== Segment start ==

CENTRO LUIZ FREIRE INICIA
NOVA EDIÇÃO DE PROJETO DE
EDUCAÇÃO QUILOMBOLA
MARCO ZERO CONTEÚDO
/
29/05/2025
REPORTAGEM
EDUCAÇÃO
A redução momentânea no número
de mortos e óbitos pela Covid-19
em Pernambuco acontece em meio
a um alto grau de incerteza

== Segment end ==

▸ **Brief**
Reproduce every line of the entry above word for word, keeping the original line order.

▸ **Response for this exercise**
CENTRO LUIZ FREIRE INICIA
NOVA EDIÇÃO DE PROJETO DE
EDUCAÇÃO QUILOMBOLA
MARCO ZERO CONTEÚDO
/
29/05/2025
REPORTAGEM
EDUCAÇÃO
A redução momentânea no número
de mortos e óbitos pela Covid-19
em Pernambuco acontece em meio
a um alto grau de incerteza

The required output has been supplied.